With Aleppo falling, what happens next in Syria’s civil war?
LONDON -- Syrian President Bashar al-Assad, assisted by Russia and Iran, is on the verge of re-taking Aleppo in what would be the biggest victory for his troops against rebels in almost six years of civil war. Assad says he'll turn his attention ...
LONDON - Syrian President Bashar al-Assad, assisted by Russia and Iran, is on the verge of re-taking Aleppo in what would be the biggest victory for his troops against rebels in almost six years of civil war. Assad says he’ll turn his attention to remaining rebel strongholds, and his opponents have vowed to fight on in the absence of a political solution. That could lead to a surge in guerrilla conflict in areas reclaimed by Assad’s troops, while jihadists look to exploit any weaknesses. Islamic State did just that with its weekend assault on the historic city of Palmyra.
1. Is an end to fighting any closer?
Much of eastern Aleppo, a symbolic center for the anti-Assad insurgency, is in ruins, leveled by Syrian and Russian bombing that led European and U.S. officials to speak of possible war crimes. But the opposition isn’t ready to give up. “Nobody can think about peaceful solutions in these circumstances,” George Sabra, chief negotiator for rebel forces, told the BBC in November. “Aleppo is an important place for the revolution but it’s not the last.”
That’s one thing Assad agrees on. “Aleppo will be a gain, but to be realistic, it doesn’t mean the end of the war,” he said in an interview with pro-government al-Watan newspaper published on Dec. 8.
2. Where will Assad focus on next?
Assad said in October Aleppo would serve as “the springboard” for other offensives, singling out Idlib. The regime lost nearly all of this region, which lies about 35 miles southwest of Aleppo near the Syrian-Turkish border, in mid-2015. Idlib borders Latakia, the heartland of the Assad regime, and is close to the Damascus-Aleppo highway.
Taking Aleppo, whose eastern neighborhoods had been held by rebels since 2012, will hand Assad control over Syria’s biggest cities. That amounts to more than 40 percent of the country’s territory and about 60 percent of its people. The four components of today’s Syria are now more distinct: Assad with the major urban areas and the west; Kurdish-held enclaves in the north; Islamic State controlling much of the east; and other groups left with shrinking pockets of influence.
3. Will the nature of the conflict change?
Some 150,000 rebels, including jihadists, are fighting in Syria, according to Charlies Lister, a senior scholar at the Middle East Institute in Washington. “The biggest losers from Aleppo’s collapse are Syria’s moderate opposition groups, which had remained the city’s primary actors ever since conflict first erupted there in early 2012,” he wrote. The result, he says, will be an even more prominent role for Islamist extremists in leading the anti-Assad fight. In northern Syria, the mainstream opposition looks set to “transform itself into a guerrilla-style insurgency in 2017,” Lister said.
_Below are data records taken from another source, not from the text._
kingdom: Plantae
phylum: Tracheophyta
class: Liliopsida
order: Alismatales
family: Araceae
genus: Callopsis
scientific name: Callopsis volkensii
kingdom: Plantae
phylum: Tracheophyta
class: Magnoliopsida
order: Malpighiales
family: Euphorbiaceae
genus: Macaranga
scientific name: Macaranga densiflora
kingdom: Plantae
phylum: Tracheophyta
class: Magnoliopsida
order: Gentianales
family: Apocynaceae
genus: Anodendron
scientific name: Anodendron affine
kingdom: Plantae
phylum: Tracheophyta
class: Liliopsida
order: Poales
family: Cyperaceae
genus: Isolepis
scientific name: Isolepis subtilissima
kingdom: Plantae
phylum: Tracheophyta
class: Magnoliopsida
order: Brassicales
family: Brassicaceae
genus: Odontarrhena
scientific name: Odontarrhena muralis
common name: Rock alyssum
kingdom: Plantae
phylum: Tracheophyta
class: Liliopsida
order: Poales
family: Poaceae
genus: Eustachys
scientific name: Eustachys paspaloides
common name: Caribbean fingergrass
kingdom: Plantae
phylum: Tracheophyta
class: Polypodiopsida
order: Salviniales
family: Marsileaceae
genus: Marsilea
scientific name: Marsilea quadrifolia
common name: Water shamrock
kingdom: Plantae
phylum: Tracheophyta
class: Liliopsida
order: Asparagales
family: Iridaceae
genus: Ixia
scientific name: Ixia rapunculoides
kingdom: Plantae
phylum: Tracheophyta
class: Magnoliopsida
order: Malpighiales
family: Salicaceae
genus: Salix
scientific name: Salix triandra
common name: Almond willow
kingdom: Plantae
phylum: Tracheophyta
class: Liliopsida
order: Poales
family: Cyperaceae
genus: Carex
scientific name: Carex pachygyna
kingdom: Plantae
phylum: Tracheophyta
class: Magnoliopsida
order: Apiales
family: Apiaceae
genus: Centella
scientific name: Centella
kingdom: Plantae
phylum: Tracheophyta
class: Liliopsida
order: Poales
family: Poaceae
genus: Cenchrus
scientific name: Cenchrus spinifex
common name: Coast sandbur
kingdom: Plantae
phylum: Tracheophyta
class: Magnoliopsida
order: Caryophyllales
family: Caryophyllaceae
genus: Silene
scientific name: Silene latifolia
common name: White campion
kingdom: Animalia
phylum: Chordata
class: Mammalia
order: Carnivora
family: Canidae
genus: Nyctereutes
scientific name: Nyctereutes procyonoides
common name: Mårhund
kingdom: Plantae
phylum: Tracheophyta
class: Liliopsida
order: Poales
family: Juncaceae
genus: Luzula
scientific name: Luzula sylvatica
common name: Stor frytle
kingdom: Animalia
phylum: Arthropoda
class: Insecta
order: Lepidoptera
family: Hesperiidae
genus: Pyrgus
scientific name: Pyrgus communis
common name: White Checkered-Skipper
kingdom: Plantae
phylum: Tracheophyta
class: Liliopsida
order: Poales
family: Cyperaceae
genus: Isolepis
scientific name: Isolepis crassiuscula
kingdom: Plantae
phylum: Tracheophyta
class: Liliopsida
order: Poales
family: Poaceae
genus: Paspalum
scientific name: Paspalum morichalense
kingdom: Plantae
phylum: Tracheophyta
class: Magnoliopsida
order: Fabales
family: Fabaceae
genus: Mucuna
4. What does all this mean for Assad?
He’ll have a hard time keeping local and foreign militias in check, and administrating cities he controls. “The regime doesn’t seem to have the capacity to hold areas and is hostage to the forces that are meant to be helping it,” Lina Khatib, head of the Middle East and North Africa Programme at Chatham House in London, said this week. That’s been the case in Homs and most recently Palmyra, where Islamic State at the weekend took advantage of the focus on Aleppo to attack a city it held for about 10 months until March.
“Aleppo will be even more difficult to police and stabilize,” said Raphael Lefevre, author of the 2013 book “Ashes of Hama: the Muslim Brotherhood in Syria.” Insecurity has persisted in areas liberated from rebel control, he said, with civilians threatened by outbreaks of criminality and revenge attacks.
5. How will Trump change things?
The big unknown hanging over the future of the conflict is the shifting agendas of global and regional powers. Will Russia and Iran stand by Assad if he continues to insist on reconquering the entire country? And will Turkey resist being drawn further into a conflict that carries the risk of a heightened confrontation with Kurdish forces? And then there’s the arrival in January in the White House of Donald Trump. The president-elect has said he’s open to a more cooperative relationship with Russian leader Vladimir Putin, and has vowed to concentrate on defeating Islamic State rather than pursuing the removal of Assad.